China steel, iron ore futures post worst month on record; agriculture firmer

31 May 2016

Chinese steel and iron ore futures posted their sharpest monthly falls on record in May on weaker seasonal demand, with the industrial raw materials expected to face more pain in June due to rising steel supply in the world's top producer.

May's decline follows a spectacular December to April rally fuelled by optimism about China's economy. The buying intensified last month, swelling prices and volumes across Chinese commodities as a buying frenzy in steel-linked futures spread in everything from cotton to eggs.

But sentiment soured in May as recent indicators from retail sales to trade suggested a solid recovery was not yet in place and after exchanges put in trading curbs.

The price surge pushed many shuttered Chinese steel mills to resume operations, increasing supply that could keep steel markets under pressure as seasonal demand slows down with hot weather curbing construction activity from June.

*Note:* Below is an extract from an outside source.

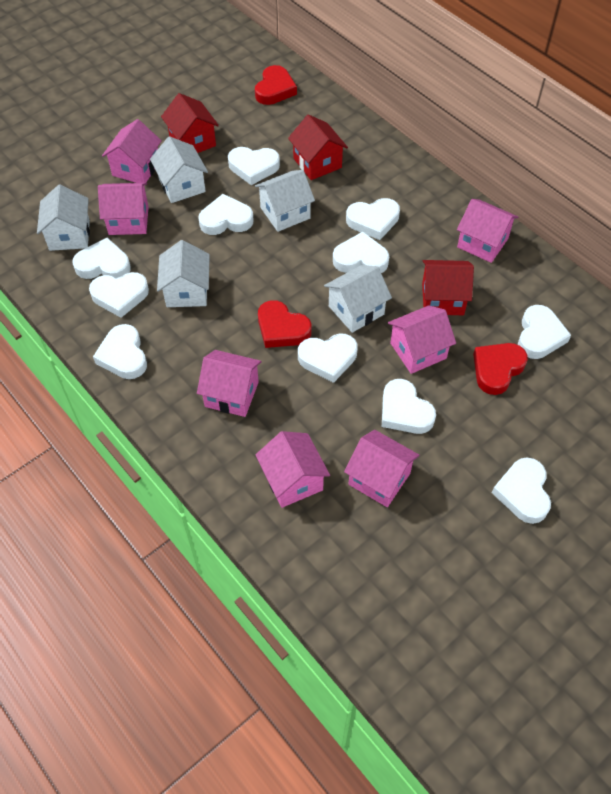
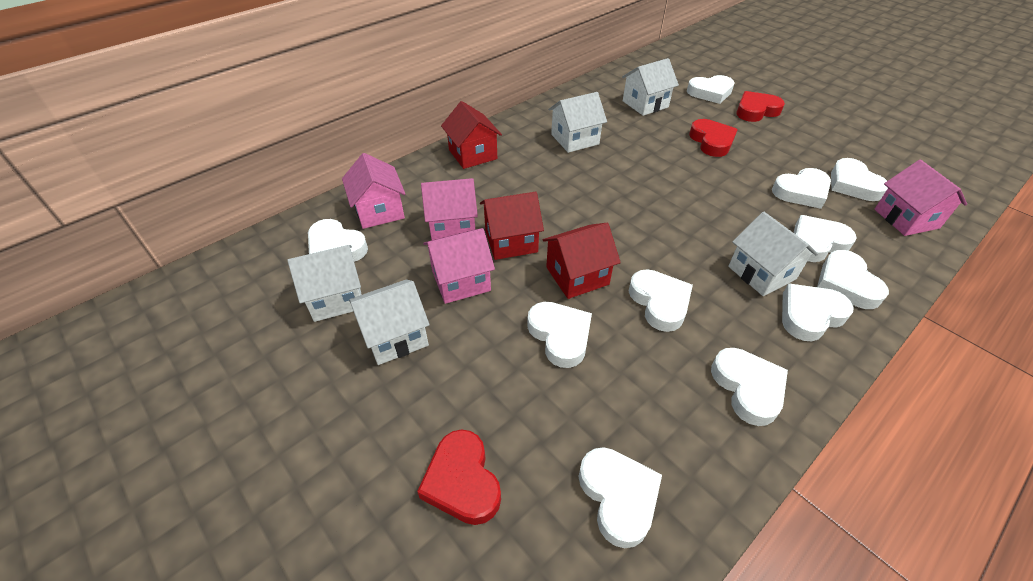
pink house: [98,183,149,235] [102,119,162,183] [197,350,261,417] [256,431,330,508] [344,430,419,507] [388,305,456,374] [457,199,518,263] = 7 -> [342,153,405,229] [421,178,478,240] [423,228,495,304] [875,159,967,236] = 4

These mills "just don't start and stop with the flows of seasonal demand," said Daniel Hynes, senior commodity strategist at ANZ Bank.

"We'd expect those to remain open for the time being and that probably should result in steel production holding up relatively well despite that normal seasonal slowdown."

The most-traded rebar on the Shanghai Futures Exchange closed 0.8 percent lower at 1,978 yuan ($300) a tonne.

Rebar, or reinforcing steel used in construction, has fallen 29 percent from its April peak. For the month, it lost 23 percent, the most since the Shanghai exchange launched rebar futures in 2009.

On the Dalian Commodity Exchange, the most-active iron ore gained 0.3 percent to 344 yuan a tonne. The contract was down 32 percent from April's high and 25 percent over May, its biggest monthly decline since launch in 2013.


Stocks of imported iron ore at China's major ports have continued to rise, hitting 100.65 million tonnes on May 27, the highest since December 2014, according to data tracked by industry consultancy SteelHome.

Given Chinese steel production has been holding up, ANZ's Hynes said he did not expect the iron ore port inventory to rise sharply from current levels.

Spot iron ore could find strong support at around $50 a tonne, he said.

Iron ore for immediate delivery to China's Tianjin port slipped 1.2 percent to $50.30 a tonne on Monday, data compiled by The Steel Index showed.

The spot benchmark has lost 23 percent so far in May, the biggest monthly drop since August 2012.

Coke, another steelmaking raw material, rose 1.2 percent on Tuesday in Dalian. Though the contract ended May down 22 percent, also its biggest monthly loss ever.

Other China-traded commodities fared better for the month, with Zhengzhou cotton up 3 percent, Dalian soymeal up nearly 11 percent, Dalian corn rising 6 percent and Zhengzhou rapeseed meal gaining 11.4 percent.